--- DATA IN THIS EXERCISE Enclosed Below ---

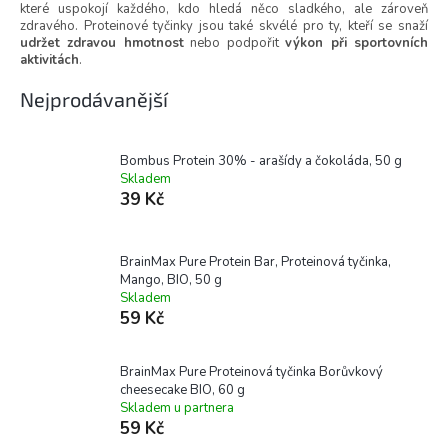
které uspokojí každého, kdo hledá něco sladkého, ale zároveň
zdravého. Proteinové tyčinky jsou také skvélé pro ty, kteří se snaží
udržet zdravou hmotnost
nebo podpořit
výkon při sportovních
aktivitách
.
Nejprodávanější
Bombus Protein 30% - arašídy a čokoláda, 50 g
Skladem
39 Kč
BrainMax Pure Protein Bar, Proteinová tyčinka,
Mango, BIO, 50 g
Skladem
59 Kč
BrainMax Pure Proteinová tyčinka Borůvkový
cheesecake BIO, 60 g
Skladem u partnera
59 Kč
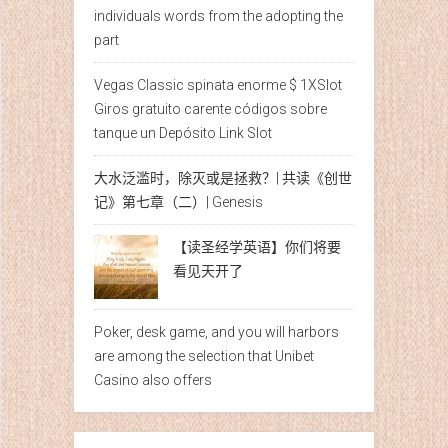
individuals words from the adopting the
part
Vegas Classic spinata enorme $ 1XSlot
Giros gratuito carente códigos sobre
tanque un Depósito Link Slot
大水泛滥时，除灭或是拯救？| 共读《创世
记》第七章（二）| Genesis
【读圣经学英语】你们将要
看见天开了
Poker, desk game, and you will harbors
are among the selection that Unibet
Casino also offers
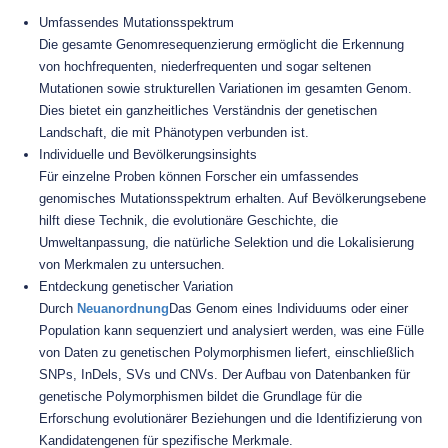
Umfassendes Mutationsspektrum
Die gesamte Genomresequenzierung ermöglicht die Erkennung
von hochfrequenten, niederfrequenten und sogar seltenen
Mutationen sowie strukturellen Variationen im gesamten Genom.
Dies bietet ein ganzheitliches Verständnis der genetischen
Landschaft, die mit Phänotypen verbunden ist.
Individuelle und Bevölkerungsinsights
Für einzelne Proben können Forscher ein umfassendes
genomisches Mutationsspektrum erhalten. Auf Bevölkerungsebene
hilft diese Technik, die evolutionäre Geschichte, die
Umweltanpassung, die natürliche Selektion und die Lokalisierung
von Merkmalen zu untersuchen.
Entdeckung genetischer Variation
Durch
Neuanordnung
Das Genom eines Individuums oder einer
Population kann sequenziert und analysiert werden, was eine Fülle
von Daten zu genetischen Polymorphismen liefert, einschließlich
SNPs, InDels, SVs und CNVs. Der Aufbau von Datenbanken für
genetische Polymorphismen bildet die Grundlage für die
Erforschung evolutionärer Beziehungen und die Identifizierung von
Kandidatengenen für spezifische Merkmale.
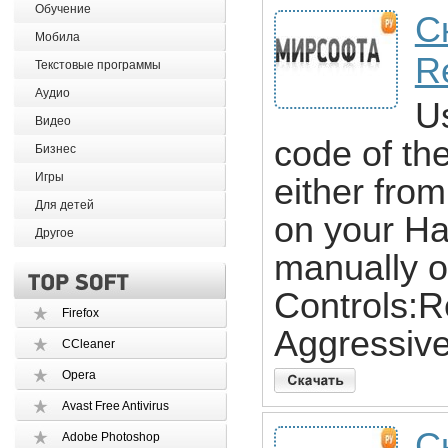
Обучение
С
Мобила
R
Текстовые программы
Аудио
U
Видео
code of th
Бизнес
Игры
either from
Для детей
on your Ha
Другое
manually o
Controls:
Firefox
Aggressiv
CCleaner
Opera
Avast Free Antivirus
С
Adobe Photoshop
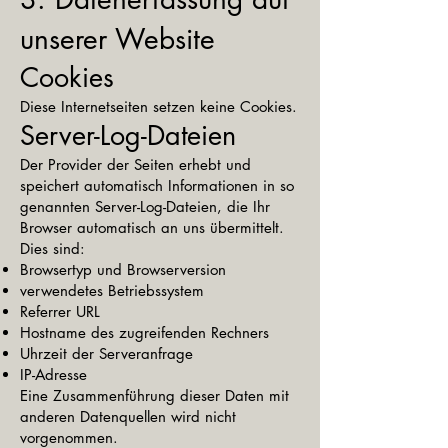
unserer Website
Cookies
Diese Internetseiten setzen keine Cookies.
Server-Log-Dateien
Der Provider der Seiten erhebt und
speichert automatisch Informationen in so
genannten Server-Log-Dateien, die Ihr
Browser automatisch an uns übermittelt.
Dies sind:
Browsertyp und Browserversion
verwendetes Betriebssystem
Referrer URL
Hostname des zugreifenden Rechners
Uhrzeit der Serveranfrage
IP-Adresse
Eine Zusammenführung dieser Daten mit
anderen Datenquellen wird nicht
vorgenommen.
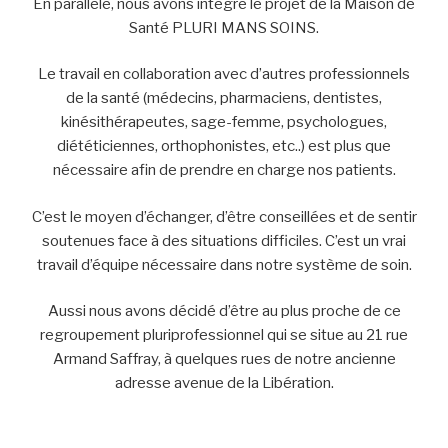
En parallèle, nous avons intégré le projet de la Maison de
Santé PLURI MANS SOINS.
Le travail en collaboration avec d’autres professionnels
de la santé (médecins, pharmaciens, dentistes,
kinésithérapeutes, sage-femme, psychologues,
diététiciennes, orthophonistes, etc..) est plus que
nécessaire afin de prendre en charge nos patients.
C’est le moyen d’échanger, d’être conseillées et de sentir
soutenues face à des situations difficiles. C’est un vrai
travail d’équipe nécessaire dans notre système de soin.
Aussi nous avons décidé d’être au plus proche de ce
regroupement pluriprofessionnel qui se situe au 21 rue
Armand Saffray, à quelques rues de notre ancienne
adresse avenue de la Libération.
Venez visiter nos nouveaux locaux, vous êtes les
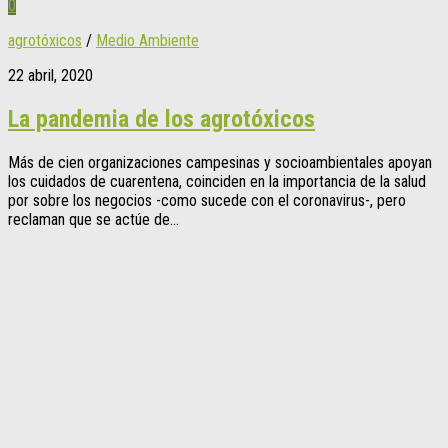
0
agrotóxicos
/
Medio Ambiente
22 abril, 2020
La pandemia de los agrotóxicos
Más de cien organizaciones campesinas y socioambientales apoyan
los cuidados de cuarentena, coinciden en la importancia de la salud
por sobre los negocios -como sucede con el coronavirus-, pero
reclaman que se actúe de...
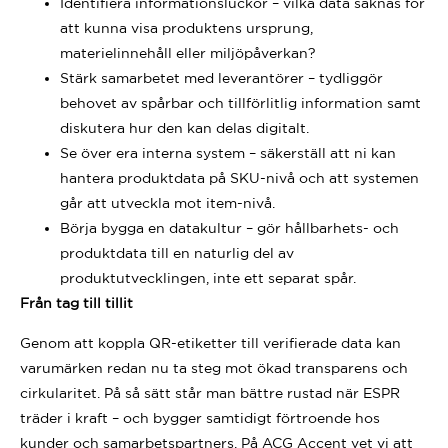
Identifiera informationsluckor – vilka data saknas för
att kunna visa produktens ursprung,
materielinnehåll eller miljöpåverkan?
Stärk samarbetet med leverantörer – tydliggör
behovet av spårbar och tillförlitlig information samt
diskutera hur den kan delas digitalt.
Se över era interna system – säkerställ att ni kan
hantera produktdata på SKU-nivå och att systemen
går att utveckla mot item-nivå.
Börja bygga en datakultur – gör hållbarhets- och
produktdata till en naturlig del av
produktutvecklingen, inte ett separat spår.
Från tag till tillit
Genom att koppla QR-etiketter till verifierade data kan
varumärken redan nu ta steg mot ökad transparens och
cirkularitet. På så sätt står man bättre rustad när ESPR
träder i kraft – och bygger samtidigt förtroende hos
kunder och samarbetspartners. På ACG Accent vet vi att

--- End of Enclosed DATA IN THIS EXERCISE ---

WHAT YOU ARE ASKED TO DO: Repeat the data in full and exactly. Omit pictures.

PROBLEM SOLUTION:
které uspokojí každého, kdo hledá něco sladkého, ale zároveň
zdravého. Proteinové tyčinky jsou také skvélé pro ty, kteří se snaží
udržet zdravou hmotnost
nebo podpořit
výkon při sportovních
aktivitách
.
Nejprodávanější
Bombus Protein 30% - arašídy a čokoláda, 50 g
Skladem
39 Kč
BrainMax Pure Protein Bar, Proteinová tyčinka,
Mango, BIO, 50 g
Skladem
59 Kč
BrainMax Pure Proteinová tyčinka Borůvkový
cheesecake BIO, 60 g
Skladem u partnera
59 Kč
individuals words from the adopting the
part
Vegas Classic spinata enorme $ 1XSlot
Giros gratuito carente códigos sobre
tanque un Depósito Link Slot
大水泛滥时，除灭或是拯救？| 共读《创世
记》第七章（二）| Genesis
【读圣经学英语】你们将要
看见天开了
Poker, desk game, and you will harbors
are among the selection that Unibet
Casino also offers
Umfassendes Mutationsspektrum
Die gesamte Genomresequenzierung ermöglicht die Erkennung
von hochfrequenten, niederfrequenten und sogar seltenen
Mutationen sowie strukturellen Variationen im gesamten Genom.
Dies bietet ein ganzheitliches Verständnis der genetischen
Landschaft, die mit Phänotypen verbunden ist.
Individuelle und Bevölkerungsinsights
Für einzelne Proben können Forscher ein umfassendes
genomisches Mutationsspektrum erhalten. Auf Bevölkerungsebene
hilft diese Technik, die evolutionäre Geschichte, die
Umweltanpassung, die natürliche Selektion und die Lokalisierung
von Merkmalen zu untersuchen.
Entdeckung genetischer Variation
Durch
Neuanordnung
Das Genom eines Individuums oder einer
Population kann sequenziert und analysiert werden, was eine Fülle
von Daten zu genetischen Polymorphismen liefert, einschließlich
SNPs, InDels, SVs und CNVs. Der Aufbau von Datenbanken für
genetische Polymorphismen bildet die Grundlage für die
Erforschung evolutionärer Beziehungen und die Identifizierung von
Kandidatengenen für spezifische Merkmale.
Обучение
С
Мобила
R
Текстовые программы
Аудио
U
Видео
code of th
Бизнес
Игры
either from
Для детей
on your Ha
Другое
manually o
Controls:
Firefox
Aggressiv
CCleaner
Opera
Avast Free Antivirus
С
Adobe Photoshop
unserer Website
Cookies
Diese Internetseiten setzen keine Cookies.
Server-Log-Dateien
Der Provider der Seiten erhebt und
speichert automatisch Informationen in so
genannten Server-Log-Dateien, die Ihr
Browser automatisch an uns übermittelt.
Dies sind:
Browsertyp und Browserversion
verwendetes Betriebssystem
Referrer URL
Hostname des zugreifenden Rechners
Uhrzeit der Serveranfrage
IP-Adresse
Eine Zusammenführung dieser Daten mit
anderen Datenquellen wird nicht
vorgenommen.
En parallèle, nous avons intégré le projet de la Maison de
Santé PLURI MANS SOINS.
Le travail en collaboration avec d’autres professionnels
de la santé (médecins, pharmaciens, dentistes,
kinésithérapeutes, sage-femme, psychologues,
diététiciennes, orthophonistes, etc..) est plus que
nécessaire afin de prendre en charge nos patients.
C’est le moyen d’échanger, d’être conseillées et de sentir
soutenues face à des situations difficiles. C’est un vrai
travail d’équipe nécessaire dans notre système de soin.
Aussi nous avons décidé d’être au plus proche de ce
regroupement pluriprofessionnel qui se situe au 21 rue
Armand Saffray, à quelques rues de notre ancienne
adresse avenue de la Libération.
Venez visiter nos nouveaux locaux, vous êtes les
0
agrotóxicos
/
Medio Ambiente
22 abril, 2020
La pandemia de los agrotóxicos
Más de cien organizaciones campesinas y socioambientales apoyan
los cuidados de cuarentena, coinciden en la importancia de la salud
por sobre los negocios -como sucede con el coronavirus-, pero
reclaman que se actúe de...
Identifiera informationsluckor – vilka data saknas för
att kunna visa produktens ursprung,
materielinnehåll eller miljöpåverkan?
Stärk samarbetet med leverantörer – tydliggör
behovet av spårbar och tillförlitlig information samt
diskutera hur den kan delas digitalt.
Se över era interna system – säkerställ att ni kan
hantera produktdata på SKU-nivå och att systemen
går att utveckla mot item-nivå.
Börja bygga en datakultur – gör hållbarhets- och
produktdata till en naturlig del av
produktutvecklingen, inte ett separat spår.
Från tag till tillit
Genom att koppla QR-etiketter till verifierade data kan
varumärken redan nu ta steg mot ökad transparens och
cirkularitet. På så sätt står man bättre rustad när ESPR
träder i kraft – och bygger samtidigt förtroende hos
kunder och samarbetspartners. På ACG Accent vet vi att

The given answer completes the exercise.